In an array, you can add, remove, and retrieve items using indices. For example, if you have a 10-element integer array that contains the values 10, 20, 30, 40, and 50, you can add 60 to the array by assigning it to index 5 (array indices are usually 0-based).
If you want to retrieve the value 40, you do so using array.
To remove an item from the array, you can set the value to 0 at the specified index, or you can shift the remaining elements down by one position.
You can do the same operations on a singly-linked list, but the way you add, remove, and retrieve items is different. Let’s look at the diagram again.
Unlike an array, you don’t have instant access to every item in the list. All you have is the reference to the first node in the list (the head reference). Because of that, when working with a singly-linked list, you always add items to the head of the list, and remove items from the head of the list.
Yes, you could add an item between values 99 and 37, but to do so, you’d have to start at the head of the list and follow the next pointers until you found 99. In a 3-element list, it wouldn’t take long, but if your list contained thousands of items, performance would be an issue. So one of the characteristics of a linked list is that they don’t allow insertions and deletions anywhere. They only allow them at the head of the list.
For example, in Java, a singly-linked list class wouldn’t contain a method that allows you to insert an item anywhere in the list. (note that the LinkedList class in the JDK is a doubly-linked list, and so its behaviour is different.)
Why would you use a singly-linked list rather than an array? If you want stack (LIFO) behaviour, where the last item added is the first item removed, singly-linked lists are a perfect fit. That’s one example of when a linked list would be a better choice than an array.

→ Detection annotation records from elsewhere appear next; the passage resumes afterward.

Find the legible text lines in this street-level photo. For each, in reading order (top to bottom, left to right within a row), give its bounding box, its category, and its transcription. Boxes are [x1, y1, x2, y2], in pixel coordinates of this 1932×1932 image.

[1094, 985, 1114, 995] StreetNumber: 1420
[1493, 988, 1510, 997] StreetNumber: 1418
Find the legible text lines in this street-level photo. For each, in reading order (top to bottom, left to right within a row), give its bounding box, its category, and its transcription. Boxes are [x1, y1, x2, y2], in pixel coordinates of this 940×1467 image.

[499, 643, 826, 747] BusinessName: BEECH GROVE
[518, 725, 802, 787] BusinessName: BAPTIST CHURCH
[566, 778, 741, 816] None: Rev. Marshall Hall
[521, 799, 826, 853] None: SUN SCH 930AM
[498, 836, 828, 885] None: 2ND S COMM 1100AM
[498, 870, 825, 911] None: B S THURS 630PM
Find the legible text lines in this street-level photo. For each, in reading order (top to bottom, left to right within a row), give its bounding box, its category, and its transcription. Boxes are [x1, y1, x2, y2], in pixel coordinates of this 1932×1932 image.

On the other hand, if you want to be able to quickly access any item in the data structure, an array would be the better choice.
Data Structures in Java
Java’s JDK contains classes for most of the common data structures, so you don’t have to write your own. For example, the LinkedList class is an implementation of a doubly-linked list. HashMap is an implementation of the hashtable data structure.
It’s wonderful that the JDK contains classes for most of the data structures you’d consider using in your applications, but you shouldn’t use a data structure without having some understanding of how it’s organized, and how it works.
Advantages and Disadvantages
We’ve taken a very quick look at the array and singly-linked list data structures, and seen how each one could be the better choice to use in an application, depending on the behaviour we want. There are other data structures to choose from: trees, hashtables, graphs, and more.
It’s important for you to have some understanding of how each data structure works, meaning how it organises the data and what operations it allows. Armed with this knowledge, you’ll be able to choose the best data structure for your application. Doing so could be the difference between an application that performs well, and one that performs poorly because the data structure it’s using to organise data isn’t a good fit for the operations it frequently performs.
Data structures are a way to organise data. A data structure is defined by how it organises the data, and by the operations it allows us to perform on the data. It’s important to choose the right data structures and algorithms for your next project. You can blindly use the classes that Java and other languages provide, but understanding how each one works and choosing the right one for an application is a critical skill in software development.
“For example, in Java, a singly-linked list class wouldn’t contain a method that allows you to insert an item anywhere in the list.” Doesn’t this directly contradict with the very definition of LinkedList that it is an ordered sequence that allows efficient insertion and removal at any location?
A single linked list class, by its very design, isn’t designed for that. As pointed out in the article, Java’s implementation of LinkedList is a doubly-linked list and does allow you to efficiently insert and remove at any location.